Given task: Substitute "Calls" for "Invokes" in the part of the listing that begins with the line containing "text_box Invokes [1267, 553, 1365, 626]" and runs to the end of the listing. Return only those lines and leave everything else unchanged.
--- Start of Information provided ---
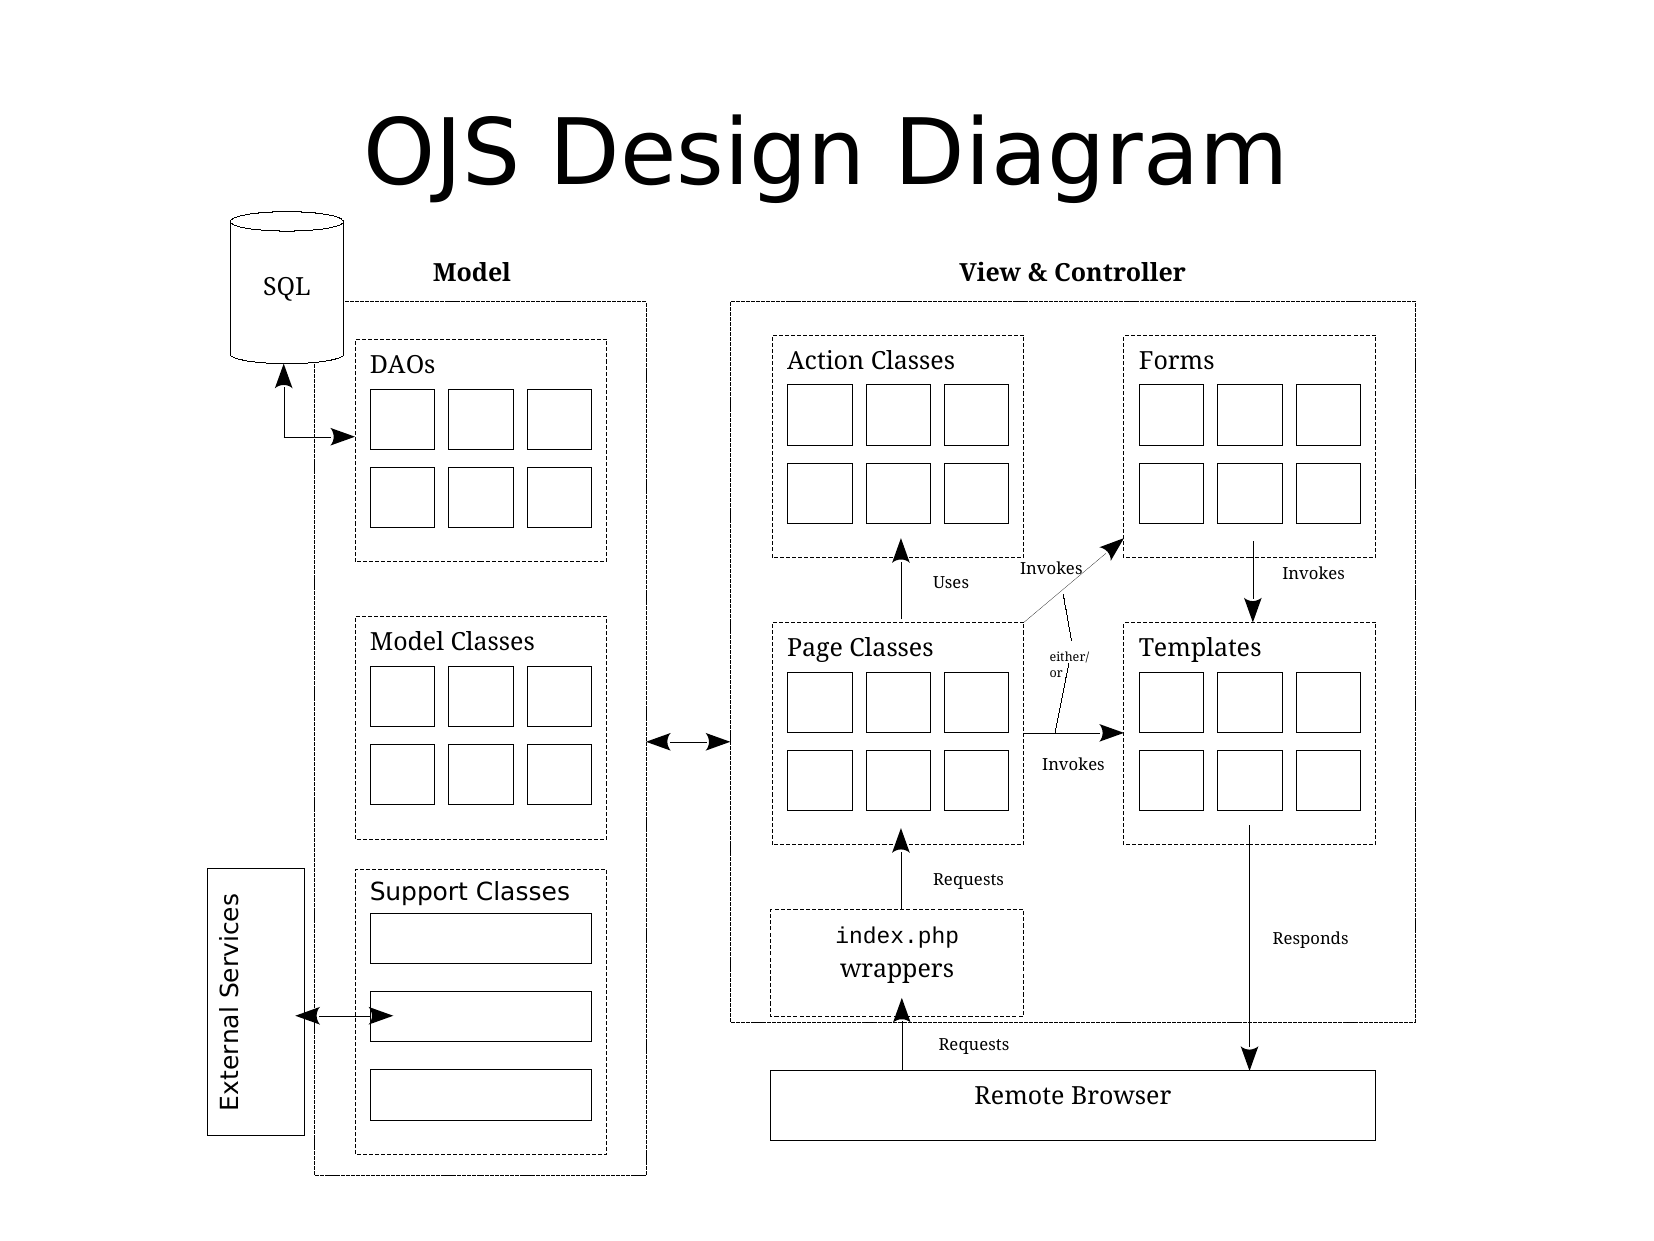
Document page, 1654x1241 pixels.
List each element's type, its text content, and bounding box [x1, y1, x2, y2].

text_box Invokes [1267, 553, 1365, 626]
text_box Forms [1123, 335, 1376, 558]
title OJS Design Diagram [82, 56, 1571, 250]
text_box View & Controller [730, 247, 1416, 322]
text_box Invokes [1027, 744, 1124, 817]
text_box SQL [230, 261, 344, 337]
text_box Requests [923, 1025, 1060, 1097]
text_box Model Classes [355, 616, 607, 840]
text_box Requests [918, 859, 1048, 932]
text_box Templates [1123, 622, 1376, 845]
text_box Invokes [1005, 549, 1102, 621]
text_box Model [418, 247, 586, 322]
text_box Uses [918, 563, 1016, 622]
text_box DAOs [355, 339, 607, 562]
text_box External Services [207, 868, 305, 1136]
text_box Action Classes [772, 335, 1024, 558]
text_box [230, 337, 344, 364]
text_box either/or [1034, 640, 1108, 718]
text_box [231, 222, 343, 261]
text_box Support Classes [355, 869, 607, 1155]
text_box Page Classes [772, 622, 1024, 845]
text_box Remote Browser [770, 1070, 1376, 1141]
text_box index.php wrappers [770, 909, 1024, 1017]
text_box Responds [1257, 919, 1379, 991]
--- End of Information provided ---
Exercise response:
text_box Calls [1267, 553, 1365, 626]
text_box Forms [1123, 335, 1376, 558]
title OJS Design Diagram [82, 56, 1571, 250]
text_box View & Controller [730, 247, 1416, 322]
text_box Calls [1027, 744, 1124, 817]
text_box SQL [230, 261, 344, 337]
text_box Requests [923, 1025, 1060, 1097]
text_box Model Classes [355, 616, 607, 840]
text_box Requests [918, 859, 1048, 932]
text_box Templates [1123, 622, 1376, 845]
text_box Calls [1005, 549, 1102, 621]
text_box Model [418, 247, 586, 322]
text_box Uses [918, 563, 1016, 622]
text_box DAOs [355, 339, 607, 562]
text_box External Services [207, 868, 305, 1136]
text_box Action Classes [772, 335, 1024, 558]
text_box [230, 337, 344, 364]
text_box either/or [1034, 640, 1108, 718]
text_box [231, 222, 343, 261]
text_box Support Classes [355, 869, 607, 1155]
text_box Page Classes [772, 622, 1024, 845]
text_box Remote Browser [770, 1070, 1376, 1141]
text_box index.php wrappers [770, 909, 1024, 1017]
text_box Responds [1257, 919, 1379, 991]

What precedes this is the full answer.